This is a reference list of just about all of the abstractions available in the s-abstractions toolkit, and how to use them. See the tutorial for a more indepth explanation of how to integrate state saving, and general patching style using these objects.
[s-varseq] is a variable length drum sequencer in which beats are grouped together according to the second two numbers. The left inlet is a lookup number for which of the sliders to output to the left outlet. The two numerical parameters are the number of bars and the number of ticks per bar respectively. As you can see the sliders are divided into segments according the numbers specified. The last parameter is the name of a receiver to listen on to do lookups. In the example it's set to timer/tick, so if you had an s-metro called 'timer' this sequencer would automatically receive tick events from it. The red tab indicates the position that is currently being looked up. The value is output on the left outlet and sent via a sender, in this case named snare/value, or in other words name-of-abstraction/value.
[s-env~] is a variable length audio rate envelope generator. To draw your envelope, hover the mouse over a point holding down the Ctrl key. You will notice that as you move the mouse over the point it makes a small plus sign + , or a cross X. When the plus sign + is showing, you can click and drag to make a new point. When the cross X is showing, clicking the point will delete it. In this way you can draw custom envelopes. The [s-env~] abstraction outputs an audio rate signal of the drawn envelope which lasts as long as the integer input at the left inlet. You can also use a sender to trigger the envelope. In this case it would be named ping/shot, or in other words name-of-abstraction/shot.
[s-ezdac~] is a wrapper for dac~ with sssad state saving built into each slider. This actually came from an original abstraction by Frank B called 'ezdac~' and it was the first ever s-abstraction. Like many of the synth units included in s-abstractions you can control all of the sliders by sending messages to name-of-abstraction/parameter. So for example, to set the panning position on this slider, send a message using [s out1/pan]. This is also true of all effects units listed below. Another thing to note is that all values use the midi standard 1-127, although because this is Pure Data you can actually specify decimal point accuracy such as 65.432234. [s-ezdac~] takes two audio inlets (left and right).
[s-metro] is a basic tick-maker.

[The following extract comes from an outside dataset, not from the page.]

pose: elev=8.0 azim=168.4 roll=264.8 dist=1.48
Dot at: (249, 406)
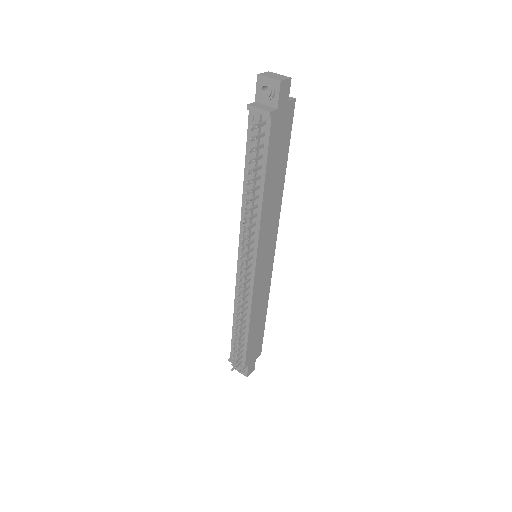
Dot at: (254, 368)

You can use it to drive various things like sequencers, and to synchronise your patches. It will send out every beat, tick, beats-per-minute changes, etc. in senders named as follows, assuming you have named your s-metro "timer". You can catch them using these receiver names:
- timer/tick - every single tick, numbered.

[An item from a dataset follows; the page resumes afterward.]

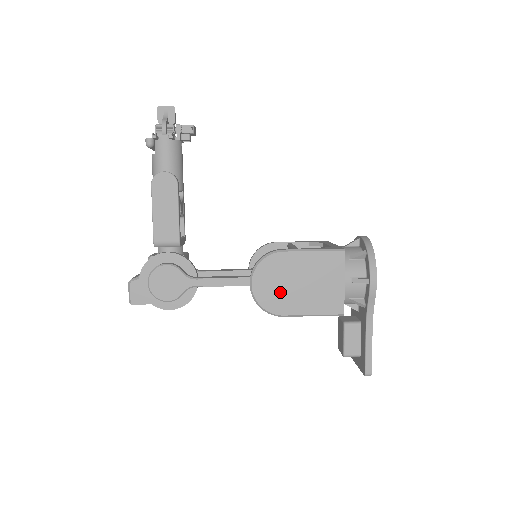
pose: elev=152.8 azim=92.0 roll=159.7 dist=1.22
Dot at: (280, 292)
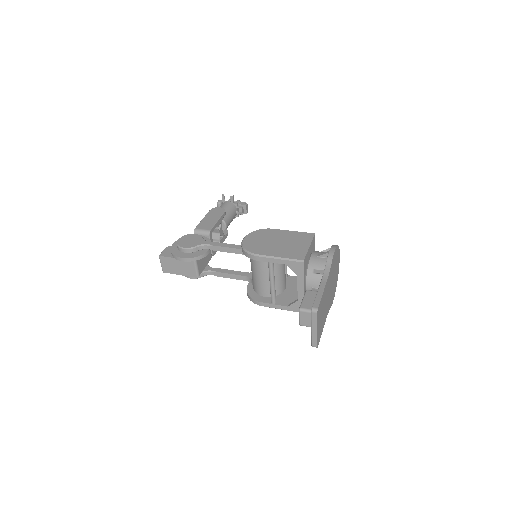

- timer/beat - every beat, numbered.
- timer/bpm - the beats per minute, if they change.
- timer/ticksperbeat - the number of ticks per each beat, if they change.
- timer/beatsize - the length in ms of one beat.
- timer/ticksize - the length in ms of one tick.
[s-loader] allows you to load wave files into Pd arrays for use with other abstractions such as [s-samplepiece~]. To use it, first create a new array. Next, shift-click on the tablename field and type the name of the array that you just created. Next, click 'open' and choose a file. Once the wave file is loaded, it will display the size in the size box. Note that this will usually unset the 'save contents with patch' flag, so if you want your array to be saved with the patch you'll need to re-enable it.
Then there are many different effects units included with s-abstractions such as:
- [s-filter~] - [vcf~] wrapped in a nice GOP abstraction with sssad.
- [s-fuzz~] - uses [wrap~] to distort.
- [s-repeater~] - hold 2 seconds each time [bonk~] is triggered and repeat at the rate specified.
All of these abstractions share the same properties as [s-ezdac~] in that their parameters can be set using named sends of the form name-of-abstraction/name-of-parameter. They mostly have audio inlets and audio outlets.
These guys all generate noises: [s-adsynth~] [s-bassdrum~] [s-oldschool~] [s-pluck~] [s-perc~] [s-krafty~] [s-synth~] [s-snare~] [s-samplepiece~] [s-303~] which accept midi messages to play notes so you can plug your midi synth or drum machine directly into Pd and trigger them.
- [s-midimonitor] - displays all midi traffic
- [s-midictl] [s-midinote] [s-miditrigger] - capture midi events and send them to something by name.
- [s-midimemory] - remembers a sequence of midi numbers and loops it if you turn the knob to 127.
Randomly useful non-GOP abstractions
- [s-mseq] - turns a binary number into a beat.
- [s-lookup] - selects from a list of numbers by index.